Honora Wolfe has another perspective on fibrocystic breasts.  She is a firm believer in the idea that fibrocystic breasts are only a progression toward malignancy.  In her book The Breast Connection, she writes “It is one thing to have some PMS symptoms with tender or swollen breasts each month for a few days.  It is quite another to have carcinoma of the breast.  The process of getting from one to the other is complex, but according to Chinese Medicine, there is a very logical progression from distention to neoplasm.”  (4) Wolfe and Flaws purports that fibrocystic breasts are simply the result of stagnation, be it stagnant blood, food, dampness, phlegm, fire, or qi.  Primarily liver qi stagnation is the culprit. Although any of these stagnations, in any combination in the liver or stomach channels, can cause fibrocystic breasts which almost inevitably, she suggests, without treatment, becomes cancerous.  Wolfe does emphasize that with proper treatment, breast lumps are reversible at any stage, but the stagnation must be cleared from the body.  Wolfe supports the usage of Yue Jue Wan, a formula designed to promote movement of qi and relieve constraint.  Made up of xiang fu, chuan xiong, cang zhu, zhi zi, and shen qi it addresses all the primary forms of stagnation. (3)

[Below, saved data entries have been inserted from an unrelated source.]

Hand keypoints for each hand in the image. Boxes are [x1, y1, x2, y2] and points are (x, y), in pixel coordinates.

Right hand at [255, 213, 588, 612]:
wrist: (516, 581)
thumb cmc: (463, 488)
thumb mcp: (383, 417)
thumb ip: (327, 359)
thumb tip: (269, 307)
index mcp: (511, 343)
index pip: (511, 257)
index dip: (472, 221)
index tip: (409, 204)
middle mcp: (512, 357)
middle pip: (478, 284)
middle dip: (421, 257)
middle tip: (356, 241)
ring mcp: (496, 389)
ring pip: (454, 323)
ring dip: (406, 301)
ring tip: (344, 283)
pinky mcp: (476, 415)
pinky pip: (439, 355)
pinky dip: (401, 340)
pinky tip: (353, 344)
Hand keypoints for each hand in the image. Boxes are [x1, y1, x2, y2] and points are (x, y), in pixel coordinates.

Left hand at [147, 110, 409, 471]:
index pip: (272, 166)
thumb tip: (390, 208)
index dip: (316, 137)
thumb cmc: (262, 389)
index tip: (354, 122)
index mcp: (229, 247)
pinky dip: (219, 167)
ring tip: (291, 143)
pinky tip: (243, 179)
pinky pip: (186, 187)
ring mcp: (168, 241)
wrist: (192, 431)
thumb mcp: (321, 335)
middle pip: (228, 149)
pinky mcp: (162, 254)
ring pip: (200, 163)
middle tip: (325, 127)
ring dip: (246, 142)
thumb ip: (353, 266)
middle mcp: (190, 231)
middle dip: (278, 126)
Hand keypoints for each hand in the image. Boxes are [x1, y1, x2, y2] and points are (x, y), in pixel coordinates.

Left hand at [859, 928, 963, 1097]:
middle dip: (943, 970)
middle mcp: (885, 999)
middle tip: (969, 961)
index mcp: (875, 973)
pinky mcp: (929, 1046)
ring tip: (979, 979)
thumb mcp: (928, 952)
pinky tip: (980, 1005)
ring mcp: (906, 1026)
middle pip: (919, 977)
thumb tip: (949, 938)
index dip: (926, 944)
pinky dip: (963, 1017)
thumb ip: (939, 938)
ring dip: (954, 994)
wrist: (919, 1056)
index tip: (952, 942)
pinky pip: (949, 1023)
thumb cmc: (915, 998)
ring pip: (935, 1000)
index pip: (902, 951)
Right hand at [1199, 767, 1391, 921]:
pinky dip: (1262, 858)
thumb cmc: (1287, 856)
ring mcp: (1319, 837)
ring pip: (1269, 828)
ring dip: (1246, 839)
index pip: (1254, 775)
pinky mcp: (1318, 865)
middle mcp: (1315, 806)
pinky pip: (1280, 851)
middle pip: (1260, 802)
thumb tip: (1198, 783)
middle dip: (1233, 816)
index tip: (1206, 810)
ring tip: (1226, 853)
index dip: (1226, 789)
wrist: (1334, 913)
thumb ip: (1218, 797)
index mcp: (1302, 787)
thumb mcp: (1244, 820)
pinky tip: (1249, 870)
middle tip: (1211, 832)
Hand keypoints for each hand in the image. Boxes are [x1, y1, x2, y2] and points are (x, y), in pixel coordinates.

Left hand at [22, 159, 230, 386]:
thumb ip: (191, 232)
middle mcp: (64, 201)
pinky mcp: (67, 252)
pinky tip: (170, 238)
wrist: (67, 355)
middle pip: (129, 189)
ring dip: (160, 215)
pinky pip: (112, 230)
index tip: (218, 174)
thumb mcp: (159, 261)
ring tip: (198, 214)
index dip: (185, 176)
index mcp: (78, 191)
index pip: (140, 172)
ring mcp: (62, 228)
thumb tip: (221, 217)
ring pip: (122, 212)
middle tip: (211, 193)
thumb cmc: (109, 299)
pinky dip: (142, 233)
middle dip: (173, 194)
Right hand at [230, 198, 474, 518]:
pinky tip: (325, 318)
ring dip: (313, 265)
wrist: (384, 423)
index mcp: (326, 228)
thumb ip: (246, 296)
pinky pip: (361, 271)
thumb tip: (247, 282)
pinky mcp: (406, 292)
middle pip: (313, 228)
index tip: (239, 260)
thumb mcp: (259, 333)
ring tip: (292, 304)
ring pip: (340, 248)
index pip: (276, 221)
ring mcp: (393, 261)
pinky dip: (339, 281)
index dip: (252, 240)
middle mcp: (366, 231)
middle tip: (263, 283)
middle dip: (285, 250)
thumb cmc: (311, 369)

Wolfe focuses on four treatment principles for women to arrest development and even reverse breast lumps.  First and foremost she recommends daily relaxation such as meditation, yoga, biofeedback, or just a simple audio guided relaxation for women to reverse liver qi stagnation.  She is specific that it must be done twice per day at least ten minutes each session for at least 100 days to see the effects.  The second in her protocol is exercise of an aerobic nature which she says must performed at least every other day.  The third protocol is making dietary adjustments including cutting out all caffeine, alcohol, meat, greasy, fatty, or oily foods, spicy foods, and smoking.  And lastly she advocates for professional therapies such as acupuncture, of course! (4)

Each of these respected acupuncturists has a slightly different perspective on fibrocystic breast condition, and each their own assertions and treatment strategies.  Fibrocystic breast condition is easily resolved in Chinese Medicine as well, though not well-addressed at all in Western Medicine.  The usual treatment for the condition in Western medicine is either aspiration of the lumps or dietary recommendations.  Some recommend vitamin E and avoidance of caffeine.  These can make a difference.  Most recently it seems to be a throwing up of hands and calling it “normal”. 


1.  Maciocia, Giovanni. Obstetrics and Gynecology in Chinese Medicine. 1998.  Toronto: Elsevier.

2.  Yuen, Jeffrey C. Gynecology: Transcribed by Brandon Horn from a 3 part series beginning August 1992.

3.  Wolfe, Honora Lee and Flaws, Bob.  Better Breast Health Naturally.  1998.  Boulder.  Blue Poppy Press.

4.  Honora Lee Wolfe:  The Breast Connection:  A Laywoman’s Guide to the Treatment of Breast Disease by Chinese Medicine. 1989.  Blue Poppy Press.